Dataset entries:
+-------+

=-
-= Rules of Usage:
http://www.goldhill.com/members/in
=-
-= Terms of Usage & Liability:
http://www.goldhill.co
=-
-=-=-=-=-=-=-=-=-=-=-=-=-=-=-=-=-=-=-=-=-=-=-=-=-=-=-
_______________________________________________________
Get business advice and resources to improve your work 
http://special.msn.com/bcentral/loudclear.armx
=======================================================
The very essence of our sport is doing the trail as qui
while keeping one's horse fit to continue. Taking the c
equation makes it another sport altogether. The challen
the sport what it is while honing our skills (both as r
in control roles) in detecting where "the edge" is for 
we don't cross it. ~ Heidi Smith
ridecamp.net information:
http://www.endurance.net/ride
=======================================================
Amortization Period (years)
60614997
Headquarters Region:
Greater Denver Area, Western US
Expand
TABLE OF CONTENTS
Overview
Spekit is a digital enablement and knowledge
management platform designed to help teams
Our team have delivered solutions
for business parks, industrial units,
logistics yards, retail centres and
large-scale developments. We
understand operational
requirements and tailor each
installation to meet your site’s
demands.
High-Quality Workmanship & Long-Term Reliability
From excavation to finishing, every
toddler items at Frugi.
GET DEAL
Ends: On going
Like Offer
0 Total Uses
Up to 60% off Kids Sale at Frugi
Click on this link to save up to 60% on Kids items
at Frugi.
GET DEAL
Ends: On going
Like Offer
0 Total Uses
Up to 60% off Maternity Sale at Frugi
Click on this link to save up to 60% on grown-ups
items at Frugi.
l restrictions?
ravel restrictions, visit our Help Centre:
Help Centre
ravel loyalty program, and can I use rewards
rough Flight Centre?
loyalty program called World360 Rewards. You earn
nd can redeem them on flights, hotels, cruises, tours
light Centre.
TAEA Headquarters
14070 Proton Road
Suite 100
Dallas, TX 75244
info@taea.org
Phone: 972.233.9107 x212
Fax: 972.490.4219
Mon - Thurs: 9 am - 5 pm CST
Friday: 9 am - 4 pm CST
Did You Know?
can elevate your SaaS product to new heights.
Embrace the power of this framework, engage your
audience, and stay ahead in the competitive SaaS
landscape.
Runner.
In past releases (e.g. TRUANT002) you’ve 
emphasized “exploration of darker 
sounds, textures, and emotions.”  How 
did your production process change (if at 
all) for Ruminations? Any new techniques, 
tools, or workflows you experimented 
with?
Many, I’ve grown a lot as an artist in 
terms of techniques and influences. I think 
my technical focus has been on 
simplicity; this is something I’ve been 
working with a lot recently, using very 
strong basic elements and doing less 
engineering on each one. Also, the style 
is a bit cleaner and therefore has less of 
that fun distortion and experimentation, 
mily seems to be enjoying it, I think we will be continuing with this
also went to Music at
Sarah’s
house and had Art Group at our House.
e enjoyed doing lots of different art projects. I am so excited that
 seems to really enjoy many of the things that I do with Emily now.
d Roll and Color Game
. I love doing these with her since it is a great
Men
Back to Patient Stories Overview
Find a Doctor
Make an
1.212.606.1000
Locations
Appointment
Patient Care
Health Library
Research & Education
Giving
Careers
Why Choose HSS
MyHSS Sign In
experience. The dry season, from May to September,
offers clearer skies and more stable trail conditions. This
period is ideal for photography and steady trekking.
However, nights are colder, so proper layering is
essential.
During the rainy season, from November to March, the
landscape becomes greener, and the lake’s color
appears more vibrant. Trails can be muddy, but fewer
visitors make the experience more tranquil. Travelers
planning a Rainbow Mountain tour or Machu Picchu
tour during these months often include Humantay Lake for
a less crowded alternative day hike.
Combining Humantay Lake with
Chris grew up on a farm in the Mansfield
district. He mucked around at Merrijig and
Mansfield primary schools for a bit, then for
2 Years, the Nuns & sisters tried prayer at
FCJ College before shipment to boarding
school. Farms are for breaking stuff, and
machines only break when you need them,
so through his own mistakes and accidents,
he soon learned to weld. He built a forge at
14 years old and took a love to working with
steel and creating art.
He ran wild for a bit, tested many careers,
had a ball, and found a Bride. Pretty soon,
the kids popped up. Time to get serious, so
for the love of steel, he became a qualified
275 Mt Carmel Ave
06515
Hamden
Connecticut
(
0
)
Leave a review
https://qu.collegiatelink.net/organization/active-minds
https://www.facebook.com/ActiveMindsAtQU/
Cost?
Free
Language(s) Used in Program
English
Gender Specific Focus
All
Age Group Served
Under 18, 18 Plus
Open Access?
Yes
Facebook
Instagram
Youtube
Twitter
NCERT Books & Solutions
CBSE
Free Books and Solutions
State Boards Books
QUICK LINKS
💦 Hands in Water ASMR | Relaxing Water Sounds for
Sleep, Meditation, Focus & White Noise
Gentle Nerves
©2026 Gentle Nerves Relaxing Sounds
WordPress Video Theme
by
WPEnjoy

+-------+

**WHAT TO WORK ON**
Pull out every line of the records above that contains the word "restrictions". Reproduce each line in full.

**RESPONSE**
l restrictions?
ravel restrictions, visit our Help Centre:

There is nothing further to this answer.